* [EXTRACT TO READ]:
┄┄┄┄┄┄┄┄┄┄┄┄┄┄┄┄┄┄┄┄
One of the most memorable characters in Kaufman’s version is a platitude-spouting self-help guru, played by Leonard Nimoy — one of the film’s sneakier jokes is that we can’t tell when exactly he became a pod.

The most stylized and visceral of the lot, Abel Ferrara’s “Body Snatchers” (1993), set on a military base and including references to Operation Desert Storm, zeroes in on the domestic sphere. The protagonist is a moody teenager (Gabrielle Anwar), and so the struggle against the pods becomes a coming-of-age battle against adult conformity.

Apparently unloved by its distributor, Warner Bros., “Body Snatchers” sat on the shelf for ages and was barely released. Which makes it even stranger that Warners was also behind 2007’s “The Invasion,” a Nicole Kidman vehicle credited to director Oliver Hirschbiegel but body-snatched by the studio, which reportedly tasked the Wachowski siblings and James McTeigue with a re-edit.
┄┄┄┄┄┄┄┄┄┄┄┄┄┄┄┄┄┄┄┄
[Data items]

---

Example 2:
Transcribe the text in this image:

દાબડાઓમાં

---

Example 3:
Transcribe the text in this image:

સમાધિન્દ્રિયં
┄┄┄┄┄┄┄┄┄┄┄┄┄┄┄┄┄┄┄┄
* [EXERCISE AIM]:
Extend the passage above on the film versions of the body snatchers story, picking up after its final sentence.

* [EXERCISE RESPONSE]:
It’s telling that this most recent (and by far weakest) adaptation is filled with gratuitous references to the geopolitics of the post-9/11world: By now the mere presence of pod people is synonymous with topical relevance.

Siegel himself — as well as many associated with the original “Body Snatchers,” including Kevin McCarthy and producer Walter Wanger — said they never thought of it as a political parable. Perhaps for that reason, their version remains the most Rorschach-like, the most richly suggestive of all science-fiction allegories.